我写了一个简短的代码来解决它。这是一个小示例，其中 6 张图像具有不同的序列号（为了清楚起见，我在张量中插入了间距）。

vec = tf.constant([[1, 1, 1, 1, 1, 1, 1, 1], 
        [1, 1, 1, 1, 1, 1, 1, 1], 
        [1, 1, 1, 1, 1, 1, 1, 1], 
        [1, 1, 1, 1, 1, 1, 1, 1], 

        [2, 2, 2, 2, 2, 2, 2, 2], 
        [2, 2, 2, 2, 2, 2, 2, 2], 

        [3, 3, 3, 3, 3, 3, 3, 3],

        [4, 4, 4, 4, 4, 4, 4, 4],
        [4, 4, 4, 4, 4, 4, 4, 4],
        [4, 4, 4, 4, 4, 4, 4, 4],

        [5, 5, 5, 5, 5, 5, 5, 5],
        [5, 5, 5, 5, 5, 5, 5, 5],

        [6, 6, 6, 6, 6, 6, 6, 6]], dtype=tf.float32)

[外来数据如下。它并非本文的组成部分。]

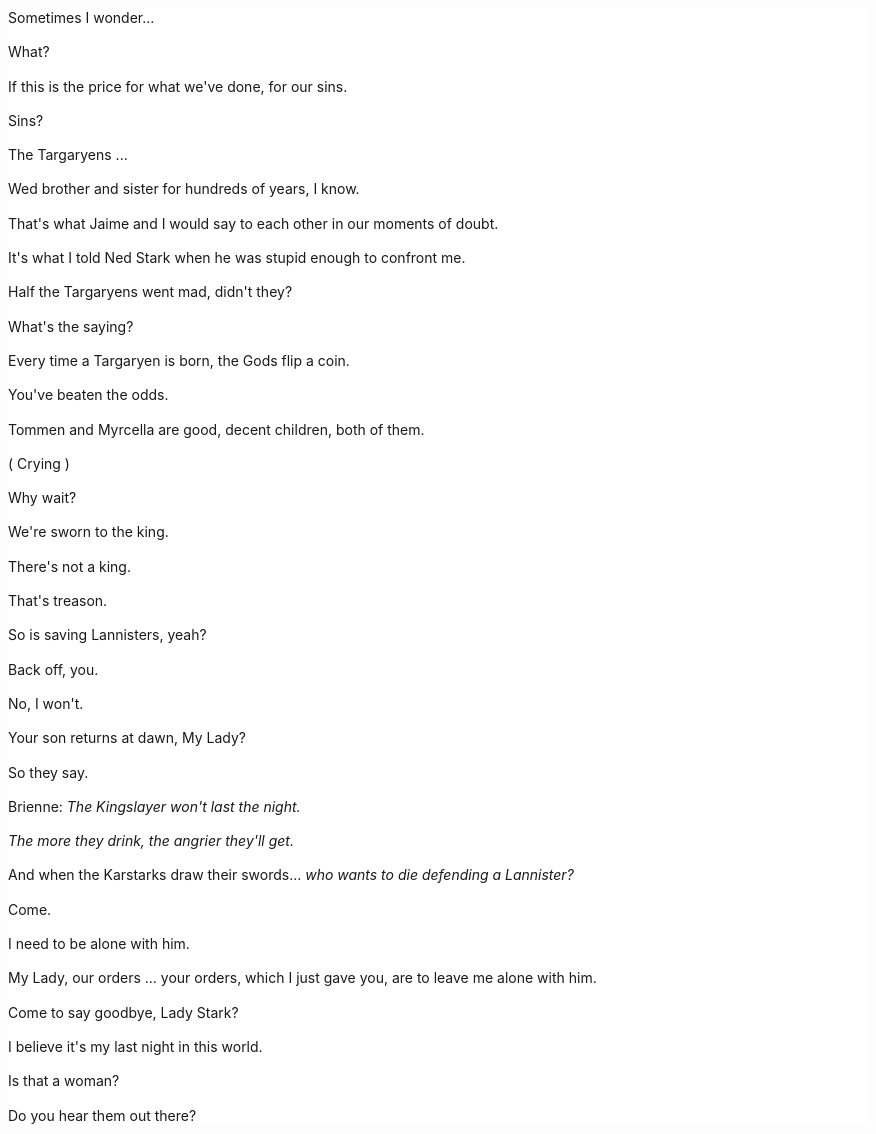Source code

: Sometimes I wonder...

What?

If this is the price for what we've done, for our sins.

Sins?

The Targaryens ...

Wed brother and sister for hundreds of years, I know.

That's what Jaime and I would say to each other in our moments of doubt.

It's what I told Ned Stark when he was stupid enough to confront me.

Half the Targaryens went mad, didn't they?

What's the saying?

Every time a Targaryen is born, the Gods flip a coin.

You've beaten the odds.

Tommen and Myrcella are good, decent children, both of them.

( Crying )

Why wait?

We're sworn to the king.

There's not a king.

That's treason.

So is saving Lannisters, yeah?

Back off, you.

No, I won't.

Your son returns at dawn, My Lady?

So they say.

Brienne: _The Kingslayer_ _won't last the night._

_The more they drink,_ _the angrier they'll get._

And when the Karstarks draw their swords... _who wants to die_ _defending a Lannister?_

Come.

I need to be alone with him.

My Lady, our orders ... your orders, which I just gave you, are to leave me alone with him.

Come to say goodbye, Lady Stark?

I believe it's my last night in this world.

Is that a woman?

Do you hear them out there?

seqLens = [4, 2, 1, 3, 2, 1]
maxLen = max(seqLens)

NFeatures = 8
BatchSize = 6

n = 0
offset = sum(seqLens[0:(n)])
indices = tf.reshape(tf.range(offset, seqLens[n]+offset), [seqLens[n], 1])
res = tf.gather_nd(vec, [indices])
res_as_vector = tf.reshape(res, [-1])
zero_padding = tf.zeros([NFeatures * maxLen] - tf.shape(res_as_vector), dtype=res.dtype)
a_padded = tf.concat(0, [res_as_vector, zero_padding])
result = tf.reshape(a_padded, [maxLen, NFeatures])
Inputs2 = result

for n in range(1, BatchSize):
    offset = sum(seqLens[0:(n)])
    indices = tf.reshape(tf.range(offset, seqLens[n]+offset), [seqLens[n], 1])
    res = tf.gather_nd(vec, [indices])
    res_as_vector = tf.reshape(res, [-1])
    zero_padding = tf.zeros([NFeatures * maxLen] - tf.shape(res_as_vector), dtype=res.dtype)
    a_padded = tf.concat(0, [res_as_vector, zero_padding])
    result = tf.reshape(a_padded, [maxLen, NFeatures])
    Inputs2 = tf.concat(0, [Inputs2, result])

sess = tf.Session()
sess.run(tf.global_variables_initializer())

print(sess.run(Inputs2))

输出应如下所示：

[[ 1.  1.  1.  1.  1.  1.  1.  1.]
 [ 1.  1.  1.  1.  1.  1.  1.  1.]
 [ 1.  1.  1.  1.  1.  1.  1.  1.]
 [ 1.  1.  1.  1.  1.  1.  1.  1.]
 [ 2.  2.  2.  2.  2.  2.  2.  2.]
 [ 2.  2.  2.  2.  2.  2.  2.  2.]
 [ 0.  0.  0.  0.  0.  0.  0.  0.]
 [ 0.  0.  0.  0.  0.  0.  0.  0.]
 [ 3.  3.  3.  3.  3.  3.  3.  3.]
 [ 0.  0.  0.  0.  0.  0.  0.  0.]
 [ 0.  0.  0.  0.  0.  0.  0.  0.]
 [ 0.  0.  0.  0.  0.  0.  0.  0.]
 [ 4.  4.  4.  4.  4.  4.  4.  4.]
 [ 4.  4.  4.  4.  4.  4.  4.  4.]
 [ 4.  4.  4.  4.  4.  4.  4.  4.]
 [ 0.  0.  0.  0.  0.  0.  0.  0.]
 [ 5.  5.  5.  5.  5.  5.  5.  5.]
 [ 5.  5.  5.  5.  5.  5.  5.  5.]
 [ 0.  0.  0.  0.  0.  0.  0.  0.]
 [ 0.  0.  0.  0.  0.  0.  0.  0.]
 [ 6.  6.  6.  6.  6.  6.  6.  6.]
 [ 0.  0.  0.  0.  0.  0.  0.  0.]
 [ 0.  0.  0.  0.  0.  0.  0.  0.]
 [ 0.  0.  0.  0.  0.  0.  0.  0.]]

【讨论】：

【解决方案2】：

看看tf.pad。你传递给它一个对的列表——每个维度一对。

【讨论】：

问题是我需要在张量内填充区域。不是整个张量。